TASK TO CARRY OUT =>
Reproduce, without alteration, the lines from the very first one through the line containing "genus: Poecile", including both of these, and no others.

— start —

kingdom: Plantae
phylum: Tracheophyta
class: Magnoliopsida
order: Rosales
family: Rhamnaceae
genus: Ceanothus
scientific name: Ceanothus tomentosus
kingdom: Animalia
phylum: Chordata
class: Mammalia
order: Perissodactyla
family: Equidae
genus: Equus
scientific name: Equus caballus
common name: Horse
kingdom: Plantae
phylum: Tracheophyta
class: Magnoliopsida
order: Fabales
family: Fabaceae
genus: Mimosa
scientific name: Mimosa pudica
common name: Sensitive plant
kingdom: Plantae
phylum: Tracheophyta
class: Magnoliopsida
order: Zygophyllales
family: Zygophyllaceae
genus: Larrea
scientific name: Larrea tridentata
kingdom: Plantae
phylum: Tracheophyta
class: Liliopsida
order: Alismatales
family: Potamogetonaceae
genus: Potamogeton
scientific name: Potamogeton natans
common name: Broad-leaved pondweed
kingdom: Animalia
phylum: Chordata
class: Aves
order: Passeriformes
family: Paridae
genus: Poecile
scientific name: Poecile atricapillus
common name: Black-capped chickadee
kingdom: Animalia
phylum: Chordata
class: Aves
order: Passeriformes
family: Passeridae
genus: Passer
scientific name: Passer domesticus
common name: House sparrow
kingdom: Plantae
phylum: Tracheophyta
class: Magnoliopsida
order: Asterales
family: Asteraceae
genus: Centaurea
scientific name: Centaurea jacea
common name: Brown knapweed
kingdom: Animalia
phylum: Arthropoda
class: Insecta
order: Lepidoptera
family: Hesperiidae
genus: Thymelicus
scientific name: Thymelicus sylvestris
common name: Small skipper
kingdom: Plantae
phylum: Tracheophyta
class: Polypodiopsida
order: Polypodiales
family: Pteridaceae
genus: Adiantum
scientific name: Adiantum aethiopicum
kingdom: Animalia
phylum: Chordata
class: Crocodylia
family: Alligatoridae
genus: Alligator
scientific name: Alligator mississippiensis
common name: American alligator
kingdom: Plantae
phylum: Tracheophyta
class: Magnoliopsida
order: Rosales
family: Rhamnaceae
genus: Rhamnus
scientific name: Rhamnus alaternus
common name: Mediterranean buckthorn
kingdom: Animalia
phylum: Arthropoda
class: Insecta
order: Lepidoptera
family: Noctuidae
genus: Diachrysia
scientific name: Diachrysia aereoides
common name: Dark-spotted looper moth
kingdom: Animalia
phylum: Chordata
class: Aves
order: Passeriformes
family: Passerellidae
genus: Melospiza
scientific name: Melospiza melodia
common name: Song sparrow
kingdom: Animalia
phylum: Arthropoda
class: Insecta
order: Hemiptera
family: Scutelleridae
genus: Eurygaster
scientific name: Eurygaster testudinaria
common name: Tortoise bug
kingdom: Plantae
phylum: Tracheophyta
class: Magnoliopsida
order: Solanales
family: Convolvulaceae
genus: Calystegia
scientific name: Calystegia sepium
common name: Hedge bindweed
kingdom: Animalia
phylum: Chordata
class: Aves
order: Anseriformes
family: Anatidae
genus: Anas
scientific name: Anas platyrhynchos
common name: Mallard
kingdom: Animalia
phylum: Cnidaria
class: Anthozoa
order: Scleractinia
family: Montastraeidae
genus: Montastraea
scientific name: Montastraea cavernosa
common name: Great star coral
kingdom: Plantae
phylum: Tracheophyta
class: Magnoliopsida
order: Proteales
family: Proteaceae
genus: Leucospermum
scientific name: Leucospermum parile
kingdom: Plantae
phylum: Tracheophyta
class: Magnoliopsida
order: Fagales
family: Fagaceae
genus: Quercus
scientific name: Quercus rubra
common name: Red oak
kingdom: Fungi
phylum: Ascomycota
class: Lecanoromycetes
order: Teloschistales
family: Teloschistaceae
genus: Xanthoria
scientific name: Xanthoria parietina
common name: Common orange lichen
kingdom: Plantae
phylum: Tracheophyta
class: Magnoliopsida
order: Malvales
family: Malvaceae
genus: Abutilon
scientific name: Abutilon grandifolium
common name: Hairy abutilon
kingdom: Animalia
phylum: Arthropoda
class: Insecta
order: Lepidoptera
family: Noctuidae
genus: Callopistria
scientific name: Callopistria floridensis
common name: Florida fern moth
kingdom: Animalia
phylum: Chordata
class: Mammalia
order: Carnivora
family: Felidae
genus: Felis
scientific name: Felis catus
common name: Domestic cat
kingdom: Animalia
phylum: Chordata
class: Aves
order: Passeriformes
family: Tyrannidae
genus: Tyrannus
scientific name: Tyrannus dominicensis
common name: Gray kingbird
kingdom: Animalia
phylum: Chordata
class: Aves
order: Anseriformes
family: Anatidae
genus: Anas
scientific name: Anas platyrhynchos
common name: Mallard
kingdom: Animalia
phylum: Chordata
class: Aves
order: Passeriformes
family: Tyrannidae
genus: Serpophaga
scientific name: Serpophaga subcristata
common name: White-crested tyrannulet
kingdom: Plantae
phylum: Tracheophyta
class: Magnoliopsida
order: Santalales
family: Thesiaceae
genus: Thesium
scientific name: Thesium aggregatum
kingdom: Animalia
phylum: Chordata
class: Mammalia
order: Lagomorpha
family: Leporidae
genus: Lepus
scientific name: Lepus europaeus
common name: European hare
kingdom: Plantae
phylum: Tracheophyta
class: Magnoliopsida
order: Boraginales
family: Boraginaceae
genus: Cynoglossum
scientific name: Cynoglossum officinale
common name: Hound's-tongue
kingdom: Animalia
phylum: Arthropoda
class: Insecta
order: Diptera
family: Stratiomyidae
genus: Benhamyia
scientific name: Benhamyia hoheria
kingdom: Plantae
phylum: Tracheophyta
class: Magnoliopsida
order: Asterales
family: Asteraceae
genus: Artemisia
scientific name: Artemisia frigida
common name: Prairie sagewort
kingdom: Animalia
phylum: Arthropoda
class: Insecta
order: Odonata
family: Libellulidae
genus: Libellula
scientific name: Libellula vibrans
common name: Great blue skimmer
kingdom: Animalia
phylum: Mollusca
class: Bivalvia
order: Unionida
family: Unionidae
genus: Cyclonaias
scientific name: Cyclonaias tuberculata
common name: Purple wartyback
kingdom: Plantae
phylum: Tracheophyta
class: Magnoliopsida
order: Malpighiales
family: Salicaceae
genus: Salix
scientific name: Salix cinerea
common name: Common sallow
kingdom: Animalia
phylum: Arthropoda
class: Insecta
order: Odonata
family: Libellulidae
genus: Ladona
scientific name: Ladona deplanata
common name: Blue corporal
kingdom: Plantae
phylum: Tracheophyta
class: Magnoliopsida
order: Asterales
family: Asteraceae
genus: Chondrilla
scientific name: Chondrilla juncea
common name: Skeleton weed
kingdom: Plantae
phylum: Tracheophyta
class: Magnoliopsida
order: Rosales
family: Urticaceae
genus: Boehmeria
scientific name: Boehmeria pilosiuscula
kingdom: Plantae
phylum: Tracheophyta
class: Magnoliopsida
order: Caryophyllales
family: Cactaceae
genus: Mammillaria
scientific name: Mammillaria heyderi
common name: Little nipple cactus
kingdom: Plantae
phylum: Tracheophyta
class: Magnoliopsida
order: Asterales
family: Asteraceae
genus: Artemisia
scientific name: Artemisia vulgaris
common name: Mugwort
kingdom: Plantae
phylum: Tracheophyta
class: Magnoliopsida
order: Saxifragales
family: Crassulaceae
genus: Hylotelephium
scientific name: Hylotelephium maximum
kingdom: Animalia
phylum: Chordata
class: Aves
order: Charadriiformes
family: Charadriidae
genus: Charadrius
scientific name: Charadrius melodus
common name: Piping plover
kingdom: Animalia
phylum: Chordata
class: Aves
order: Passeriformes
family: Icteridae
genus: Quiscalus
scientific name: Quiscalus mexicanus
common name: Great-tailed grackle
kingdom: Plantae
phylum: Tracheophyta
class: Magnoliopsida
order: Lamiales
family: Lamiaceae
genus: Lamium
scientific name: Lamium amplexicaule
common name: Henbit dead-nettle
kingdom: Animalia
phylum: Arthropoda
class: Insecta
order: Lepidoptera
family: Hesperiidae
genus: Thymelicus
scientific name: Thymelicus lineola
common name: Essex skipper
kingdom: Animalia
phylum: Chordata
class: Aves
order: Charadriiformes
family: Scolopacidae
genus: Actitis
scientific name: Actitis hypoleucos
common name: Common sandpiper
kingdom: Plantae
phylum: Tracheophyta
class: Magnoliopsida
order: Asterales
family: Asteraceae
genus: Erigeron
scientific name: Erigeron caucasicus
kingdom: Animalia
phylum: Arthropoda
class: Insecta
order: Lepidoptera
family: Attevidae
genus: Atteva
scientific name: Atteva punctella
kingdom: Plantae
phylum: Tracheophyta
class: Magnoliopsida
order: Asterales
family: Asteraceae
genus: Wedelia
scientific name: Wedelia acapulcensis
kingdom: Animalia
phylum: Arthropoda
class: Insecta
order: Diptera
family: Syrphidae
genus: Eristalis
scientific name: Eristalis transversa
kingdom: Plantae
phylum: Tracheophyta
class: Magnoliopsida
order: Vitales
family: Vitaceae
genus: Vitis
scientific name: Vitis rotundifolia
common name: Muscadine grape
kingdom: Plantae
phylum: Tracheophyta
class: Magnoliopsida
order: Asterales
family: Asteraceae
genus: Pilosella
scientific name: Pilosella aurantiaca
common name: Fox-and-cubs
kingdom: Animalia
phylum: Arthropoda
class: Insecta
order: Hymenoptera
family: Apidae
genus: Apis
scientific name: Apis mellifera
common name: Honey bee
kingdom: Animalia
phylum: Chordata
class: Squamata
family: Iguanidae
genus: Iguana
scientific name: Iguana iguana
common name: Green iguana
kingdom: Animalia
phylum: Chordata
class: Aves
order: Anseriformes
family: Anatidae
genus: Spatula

— end —

TASK ANSWER =>
kingdom: Plantae
phylum: Tracheophyta
class: Magnoliopsida
order: Rosales
family: Rhamnaceae
genus: Ceanothus
scientific name: Ceanothus tomentosus
kingdom: Animalia
phylum: Chordata
class: Mammalia
order: Perissodactyla
family: Equidae
genus: Equus
scientific name: Equus caballus
common name: Horse
kingdom: Plantae
phylum: Tracheophyta
class: Magnoliopsida
order: Fabales
family: Fabaceae
genus: Mimosa
scientific name: Mimosa pudica
common name: Sensitive plant
kingdom: Plantae
phylum: Tracheophyta
class: Magnoliopsida
order: Zygophyllales
family: Zygophyllaceae
genus: Larrea
scientific name: Larrea tridentata
kingdom: Plantae
phylum: Tracheophyta
class: Liliopsida
order: Alismatales
family: Potamogetonaceae
genus: Potamogeton
scientific name: Potamogeton natans
common name: Broad-leaved pondweed
kingdom: Animalia
phylum: Chordata
class: Aves
order: Passeriformes
family: Paridae
genus: Poecile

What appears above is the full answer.